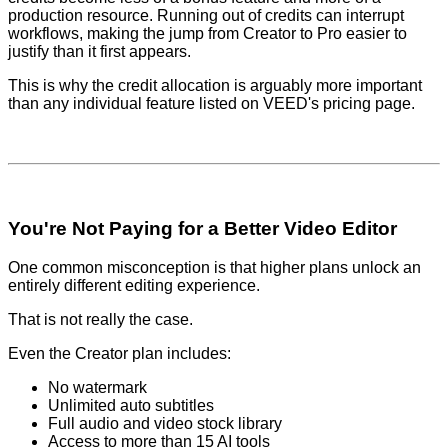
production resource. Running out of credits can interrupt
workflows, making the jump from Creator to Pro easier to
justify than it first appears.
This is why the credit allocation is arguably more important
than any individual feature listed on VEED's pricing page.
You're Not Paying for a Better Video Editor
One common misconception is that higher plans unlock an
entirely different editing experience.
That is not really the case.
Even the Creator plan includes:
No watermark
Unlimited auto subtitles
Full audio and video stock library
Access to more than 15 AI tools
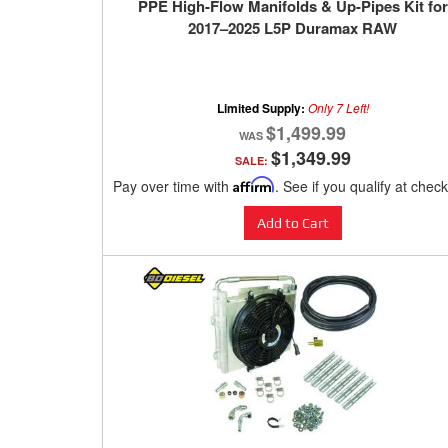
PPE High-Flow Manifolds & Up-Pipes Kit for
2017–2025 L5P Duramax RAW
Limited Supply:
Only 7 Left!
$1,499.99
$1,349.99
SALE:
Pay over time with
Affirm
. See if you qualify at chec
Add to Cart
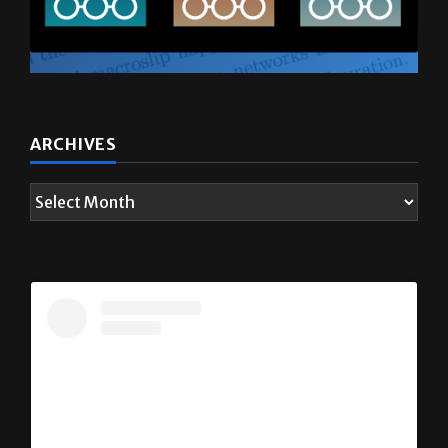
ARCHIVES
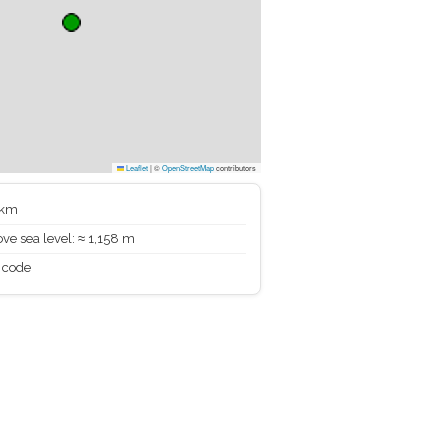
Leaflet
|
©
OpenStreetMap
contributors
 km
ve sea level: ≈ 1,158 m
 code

________________________________________

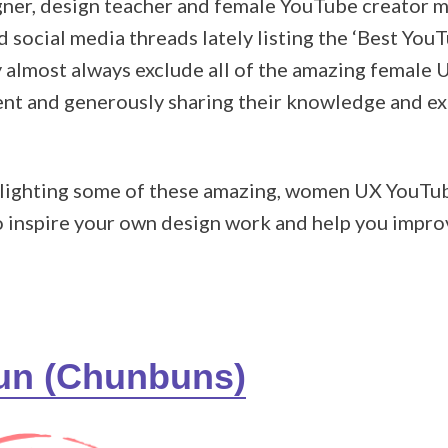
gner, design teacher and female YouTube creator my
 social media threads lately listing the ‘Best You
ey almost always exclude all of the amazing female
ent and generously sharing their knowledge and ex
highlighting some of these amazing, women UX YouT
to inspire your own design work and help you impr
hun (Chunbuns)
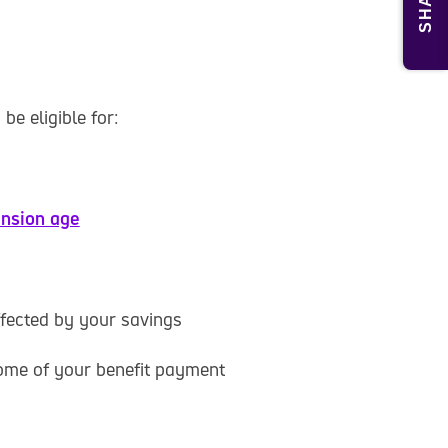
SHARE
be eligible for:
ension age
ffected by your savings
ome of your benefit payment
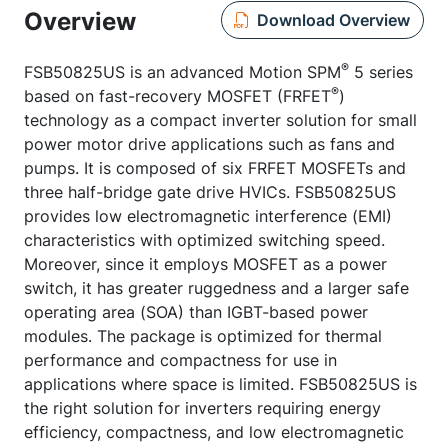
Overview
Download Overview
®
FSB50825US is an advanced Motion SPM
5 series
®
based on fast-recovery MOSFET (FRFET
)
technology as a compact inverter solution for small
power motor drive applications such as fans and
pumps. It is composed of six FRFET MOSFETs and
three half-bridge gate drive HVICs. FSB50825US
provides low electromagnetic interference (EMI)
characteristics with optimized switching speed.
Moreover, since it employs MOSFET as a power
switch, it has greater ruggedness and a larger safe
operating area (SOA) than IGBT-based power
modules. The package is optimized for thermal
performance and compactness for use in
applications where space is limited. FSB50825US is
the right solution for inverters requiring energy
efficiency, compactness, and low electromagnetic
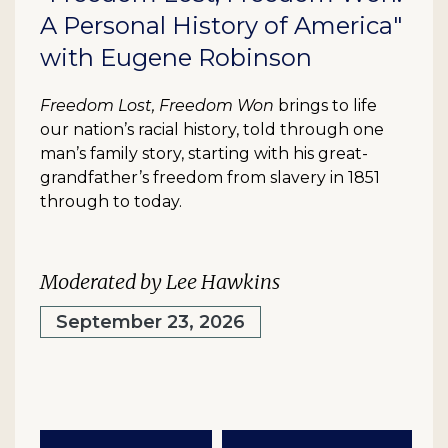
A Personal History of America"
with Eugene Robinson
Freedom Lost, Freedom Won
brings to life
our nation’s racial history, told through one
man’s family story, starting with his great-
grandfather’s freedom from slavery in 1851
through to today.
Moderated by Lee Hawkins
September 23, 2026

________________________________________

▸ EXERCISE PROMPT:
I need each line from the listing where the word "power" occurs.

▸ EXERCISE SOLUTION:
power motor drive applications such as fans and
Moreover, since it employs MOSFET as a power
operating area (SOA) than IGBT-based power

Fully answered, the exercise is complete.